The conversion rate is used to calculate pensions from accrued assets. UBS did not indicate what the reduction would be.

The measures would take effect from the beginning of next year “to support the long-term financial stability of the pension fund”, UBS said.

The measures were being taken as a result of the effects of continuing low or even negative interest rates, diminished investment return expectations and increasing life expectancy, it said.

The measures would have no effect on current UBS pensioners.

Together with UBS’ payment of up to CHF720m, the measures would reduce the pension obligation the company must report under International Financial Reporting Standards, resulting in a pre-tax gain of CHF225m in the first quarter of 2018.

The company said the payment would be made in three instalments in 2020, 2021 and 2022.

UBS is far from being alone among Swiss pension funds in lowering its conversion rate. Cuts to the technical interest rate, which feeds through to conversion rates, have been going on for several years as the country’s Pensionskassen try to get their funding positions on a sustainable footing. The pension fund of UBS’ peer Credit Suisse cut its conversion rate more than two years ago.

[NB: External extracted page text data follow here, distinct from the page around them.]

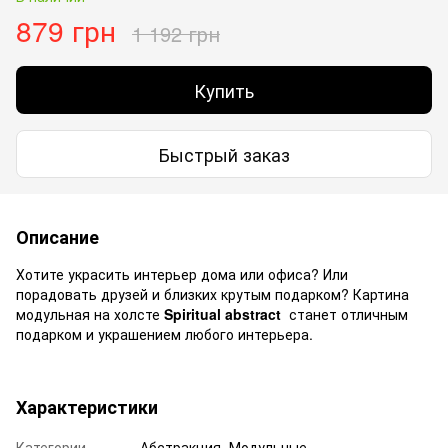
879 грн
1 192 грн
Купить
Быстрый заказ
Описание
Хотите украсить интерьер дома или офиса? Или
порадовать друзей и близких крутым подарком? Картина
модульная на холсте
Spiritual abstract
станет отличным
подарком и украшением любого интерьера.
Характеристики
Категории
Абстракция, Модульные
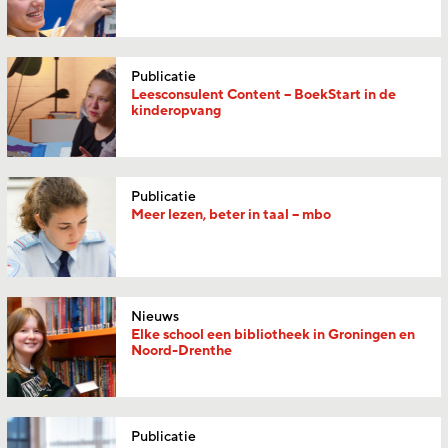
Publicatie
Leesconsulent Content – BoekStart in de
kinderopvang
Publicatie
Meer lezen, beter in taal – mbo
Nieuws
Elke school een bibliotheek in Groningen en
Noord-Drenthe
Publicatie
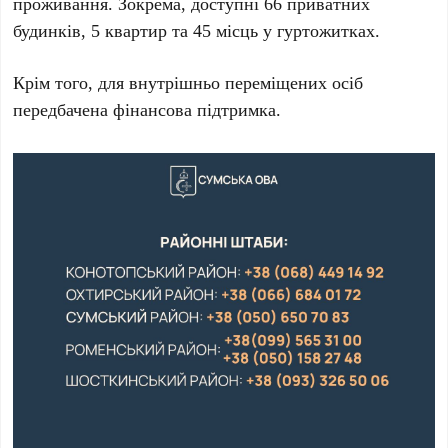
проживання. Зокрема, доступні 66 приватних
будинків, 5 квартир та 45 місць у гуртожитках.
Крім того, для внутрішньо переміщених осіб
передбачена фінансова підтримка.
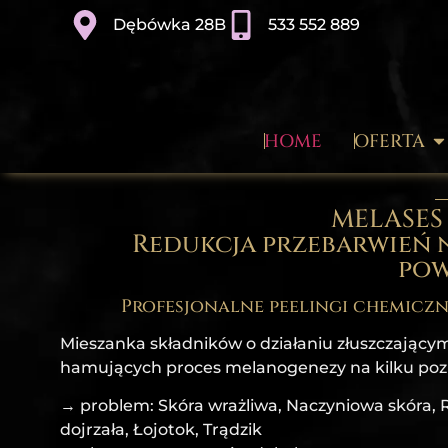
Dębówka 28B
533 552 889
HOME
OFERTA
MELASES 
Redukcja przebarwień 
pow
Profesjonalne peelingi chemicz
Mieszanka składników o działaniu złuszczającym
hamujących proces melanogenezy na kilku pozi
→ problem: Skóra wrażliwa, Naczyniowa skóra, 
dojrzała, Łojotok, Trądzik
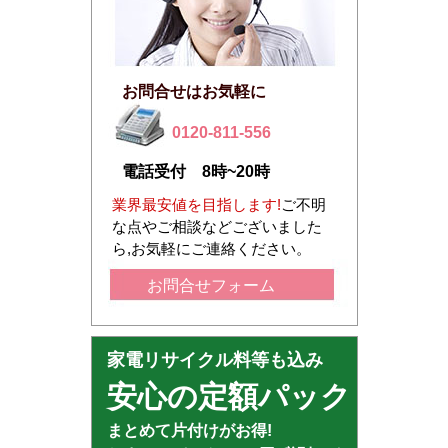
お問合せはお気軽に
0120-811-556
電話受付 8時~20時
業界最安値を目指します!
ご不明
な点やご相談などございました
ら,お気軽にご連絡ください。
お問合せフォーム
家電リサイクル料等も込み
安心の定額パック
まとめて片付けがお得!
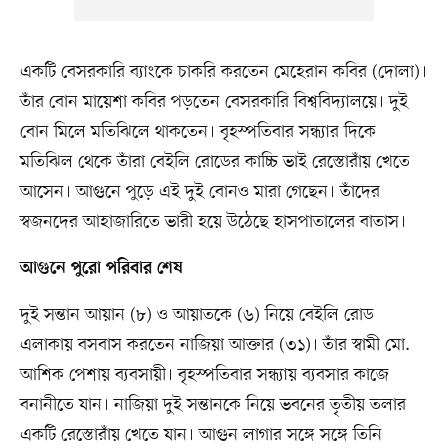
একটি বেসরকারি ব্যাংকে চাকরি করতেন মেহেরান কবির (দোলা)।
তাঁর বোন মায়েশা কবির পড়তেন বেসরকারি বিশ্ববিদ্যালয়ে। দুই
বোন মিলে মতিঝিলে থাকতেন। বৃহস্পতিবার সন্ধ্যার দিকে
মতিঝিল থেকে তাঁরা বেইলি রোডের কাচ্চি ভাই রেস্তোরাঁয় খেতে
আসেন। আগুনে পুড়ে এই দুই বোনও মারা গেছেন। তাঁদের
স্বজনদের আহাজারিতে ভারী হয়ে উঠেছে হাসপাতালের বাতাস।
আগুনে পুরো পরিবার শেষ
দুই সন্তান আয়ান (৮) ও আয়াতকে (৬) নিয়ে বেইলি রোড
এলাকায় বসবাস করতেন নাজিয়া আক্তার (৩১)। তাঁর স্বামী মো.
আশিক পেশায় ব্যবসায়ী। বৃহস্পতিবার সন্ধ্যায় ব্যবসার কাজে
বনানীতে যান। নাজিয়া দুই সন্তানকে নিয়ে ভবনের তৃতীয় তলার
একটি রেস্তোরাঁয় খেতে যান। আগুন লাগার সঙ্গে সঙ্গে তিনি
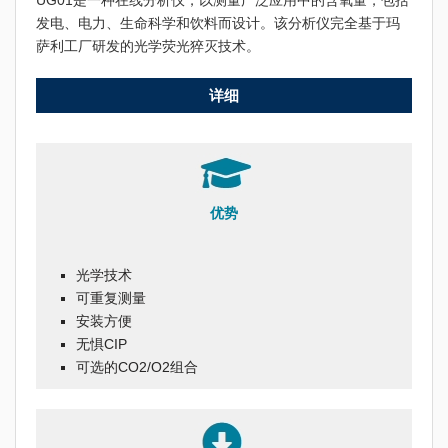
UG01是一种在线分析仪，以测量广泛应用中的含氧量，包括
发电、电力、生命科学和饮料而设计。该分析仪完全基于玛
萨利工厂研发的光学荧光猝灭技术。
详细
优势
光学技术
可重复测量
安装方便
无惧CIP
可选的CO2/O2组合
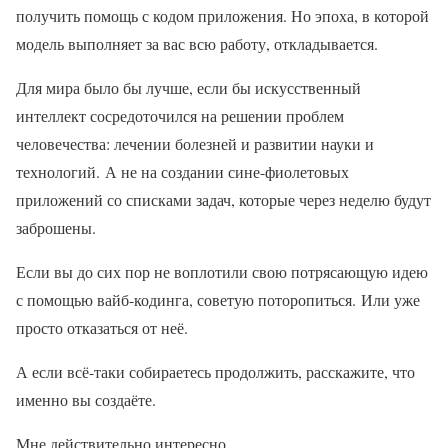
получить помощь с кодом приложения. Но эпоха, в которой
модель выполняет за вас всю работу, откладывается.
Для мира было бы лучше, если бы искусственный
интеллект сосредоточился на решении проблем
человечества: лечении болезней и развитии науки и
технологий. А не на создании сине-фиолетовых
приложений со списками задач, которые через неделю будут
заброшены.
Если вы до сих пор не воплотили свою потрясающую идею
с помощью вайб-кодинга, советую поторопиться. Или уже
просто отказаться от неё.
А если всё-таки собираетесь продолжить, расскажите, что
именно вы создаёте.
Мне действительно интересно.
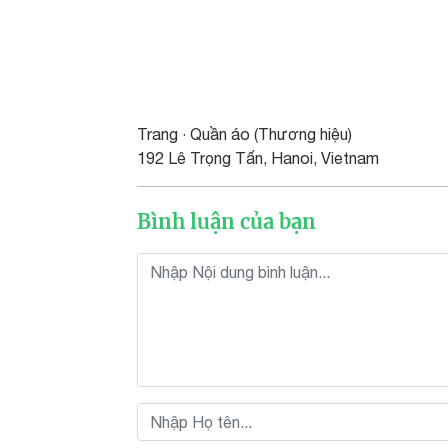
Trang · Quần áo (Thương hiệu)
192 Lê Trọng Tấn, Hanoi, Vietnam
Bình luận của bạn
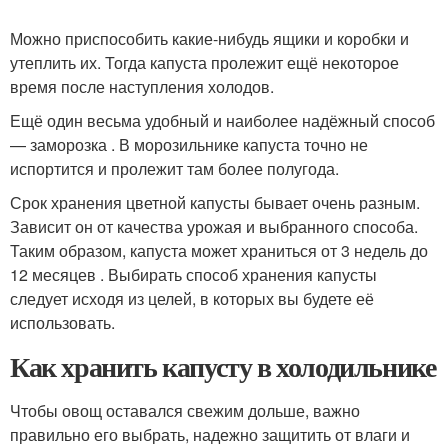
Можно приспособить какие-нибудь ящики и коробки и
утеплить их. Тогда капуста пролежит ещё некоторое
время после наступления холодов.
Ещё один весьма удобный и наиболее надёжный способ
— заморозка . В морозильнике капуста точно не
испортится и пролежит там более полугода.
Срок хранения цветной капусты бывает очень разным.
Зависит он от качества урожая и выбранного способа.
Таким образом, капуста может храниться от 3 недель до
12 месяцев . Выбирать способ хранения капусты
следует исходя из целей, в которых вы будете её
использовать.
Как хранить капусту в холодильнике
Чтобы овощ оставался свежим дольше, важно
правильно его выбрать, надежно защитить от влаги и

Willis Towers Watson recently found that the conversion rates for the non-mandatory portion of active members’ accumulated assets ranged between 4.7% and 6.4% at Swiss corporate pension schemes. The average conversion rate upon retirement at the age of 65 had continuously dropped over the past few years, with only 17.4% of all companies in the Swiss Leaders Index still using a conversion rate of more than 6%.